* **Aim of the exercise**
Work out how many lines in the data hold the word "Lektionen", and reply with that number only.

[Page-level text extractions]
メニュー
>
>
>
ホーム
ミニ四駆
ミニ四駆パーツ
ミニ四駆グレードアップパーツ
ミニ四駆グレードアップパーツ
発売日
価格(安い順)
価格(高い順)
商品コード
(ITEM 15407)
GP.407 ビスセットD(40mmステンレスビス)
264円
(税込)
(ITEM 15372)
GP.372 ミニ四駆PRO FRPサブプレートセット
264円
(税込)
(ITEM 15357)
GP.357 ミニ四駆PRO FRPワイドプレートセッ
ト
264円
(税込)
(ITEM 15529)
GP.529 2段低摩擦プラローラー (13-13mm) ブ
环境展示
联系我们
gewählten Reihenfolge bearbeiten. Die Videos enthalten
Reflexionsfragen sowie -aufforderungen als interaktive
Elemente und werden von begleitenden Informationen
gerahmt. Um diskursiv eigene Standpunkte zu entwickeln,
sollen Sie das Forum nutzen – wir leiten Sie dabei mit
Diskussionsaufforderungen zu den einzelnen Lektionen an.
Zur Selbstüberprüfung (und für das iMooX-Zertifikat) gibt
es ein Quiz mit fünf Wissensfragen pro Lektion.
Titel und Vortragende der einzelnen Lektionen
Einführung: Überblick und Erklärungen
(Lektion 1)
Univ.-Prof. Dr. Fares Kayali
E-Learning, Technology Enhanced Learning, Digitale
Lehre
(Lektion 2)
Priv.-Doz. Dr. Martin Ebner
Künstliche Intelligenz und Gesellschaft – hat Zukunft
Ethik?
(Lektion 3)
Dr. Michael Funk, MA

* **Output**
2